Exercise goal → Show all lines of the listing that contain the word "chartreuse".

Provided data →
==*==

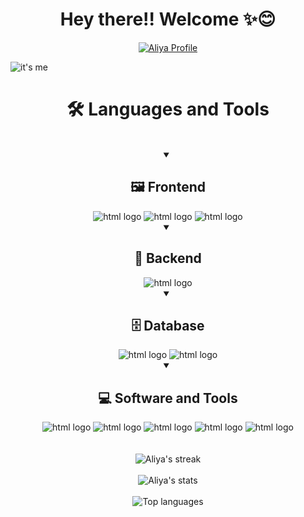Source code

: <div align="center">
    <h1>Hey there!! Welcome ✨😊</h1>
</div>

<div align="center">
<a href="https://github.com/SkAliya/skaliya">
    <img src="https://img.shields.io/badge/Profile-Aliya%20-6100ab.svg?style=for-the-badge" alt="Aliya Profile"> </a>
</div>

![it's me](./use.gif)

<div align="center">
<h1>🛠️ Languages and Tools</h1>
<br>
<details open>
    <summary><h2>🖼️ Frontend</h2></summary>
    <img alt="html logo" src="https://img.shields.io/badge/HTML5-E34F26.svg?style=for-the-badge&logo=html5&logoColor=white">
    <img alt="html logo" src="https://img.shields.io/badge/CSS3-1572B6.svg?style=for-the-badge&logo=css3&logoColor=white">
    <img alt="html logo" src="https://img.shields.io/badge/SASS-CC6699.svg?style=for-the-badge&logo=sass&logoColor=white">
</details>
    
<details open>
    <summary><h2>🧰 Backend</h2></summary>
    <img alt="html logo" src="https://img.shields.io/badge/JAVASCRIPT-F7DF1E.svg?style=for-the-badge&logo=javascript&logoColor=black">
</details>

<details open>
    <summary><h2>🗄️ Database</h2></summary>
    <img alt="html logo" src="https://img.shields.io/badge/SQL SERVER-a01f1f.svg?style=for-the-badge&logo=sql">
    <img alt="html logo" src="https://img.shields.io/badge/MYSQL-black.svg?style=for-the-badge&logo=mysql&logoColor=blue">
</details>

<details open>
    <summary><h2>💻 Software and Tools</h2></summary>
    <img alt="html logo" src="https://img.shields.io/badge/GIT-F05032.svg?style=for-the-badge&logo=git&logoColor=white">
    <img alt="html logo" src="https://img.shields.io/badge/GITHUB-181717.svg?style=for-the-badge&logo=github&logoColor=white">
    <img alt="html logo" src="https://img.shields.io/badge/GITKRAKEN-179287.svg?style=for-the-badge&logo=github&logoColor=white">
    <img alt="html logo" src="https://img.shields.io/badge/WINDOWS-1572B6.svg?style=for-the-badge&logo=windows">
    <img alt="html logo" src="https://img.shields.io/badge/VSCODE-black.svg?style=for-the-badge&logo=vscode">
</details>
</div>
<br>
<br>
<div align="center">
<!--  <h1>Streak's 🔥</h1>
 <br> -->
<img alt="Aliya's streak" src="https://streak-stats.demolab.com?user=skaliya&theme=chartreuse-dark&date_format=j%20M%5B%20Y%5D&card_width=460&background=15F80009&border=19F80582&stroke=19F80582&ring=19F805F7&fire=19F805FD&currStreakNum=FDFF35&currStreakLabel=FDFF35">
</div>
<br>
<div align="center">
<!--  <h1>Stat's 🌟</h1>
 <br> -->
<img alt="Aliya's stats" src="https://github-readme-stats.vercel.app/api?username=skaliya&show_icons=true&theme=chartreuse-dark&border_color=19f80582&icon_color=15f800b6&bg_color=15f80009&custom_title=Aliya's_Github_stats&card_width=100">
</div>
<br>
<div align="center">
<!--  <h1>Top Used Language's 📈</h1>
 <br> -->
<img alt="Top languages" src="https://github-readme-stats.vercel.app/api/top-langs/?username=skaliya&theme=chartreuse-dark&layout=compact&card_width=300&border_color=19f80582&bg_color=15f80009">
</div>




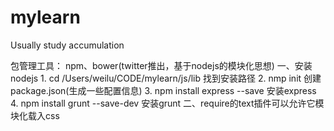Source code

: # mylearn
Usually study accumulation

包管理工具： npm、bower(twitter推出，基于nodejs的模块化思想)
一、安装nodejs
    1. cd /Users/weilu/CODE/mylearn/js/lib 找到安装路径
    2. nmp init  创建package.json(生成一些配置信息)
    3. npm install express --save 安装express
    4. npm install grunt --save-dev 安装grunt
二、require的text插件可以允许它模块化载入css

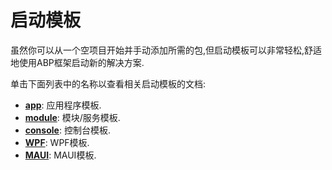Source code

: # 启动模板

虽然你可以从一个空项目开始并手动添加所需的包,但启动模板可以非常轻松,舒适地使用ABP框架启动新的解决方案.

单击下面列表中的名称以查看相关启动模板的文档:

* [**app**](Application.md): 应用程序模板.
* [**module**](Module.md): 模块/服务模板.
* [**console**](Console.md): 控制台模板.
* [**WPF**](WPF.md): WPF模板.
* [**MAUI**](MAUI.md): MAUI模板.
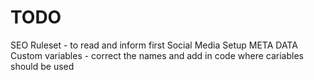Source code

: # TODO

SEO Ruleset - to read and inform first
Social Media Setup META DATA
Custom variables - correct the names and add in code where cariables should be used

==*==

Result →
<img alt="Aliya's streak" src="https://streak-stats.demolab.com?user=skaliya&theme=chartreuse-dark&date_format=j%20M%5B%20Y%5D&card_width=460&background=15F80009&border=19F80582&stroke=19F80582&ring=19F805F7&fire=19F805FD&currStreakNum=FDFF35&currStreakLabel=FDFF35">
<img alt="Aliya's stats" src="https://github-readme-stats.vercel.app/api?username=skaliya&show_icons=true&theme=chartreuse-dark&border_color=19f80582&icon_color=15f800b6&bg_color=15f80009&custom_title=Aliya's_Github_stats&card_width=100">
<img alt="Top languages" src="https://github-readme-stats.vercel.app/api/top-langs/?username=skaliya&theme=chartreuse-dark&layout=compact&card_width=300&border_color=19f80582&bg_color=15f80009">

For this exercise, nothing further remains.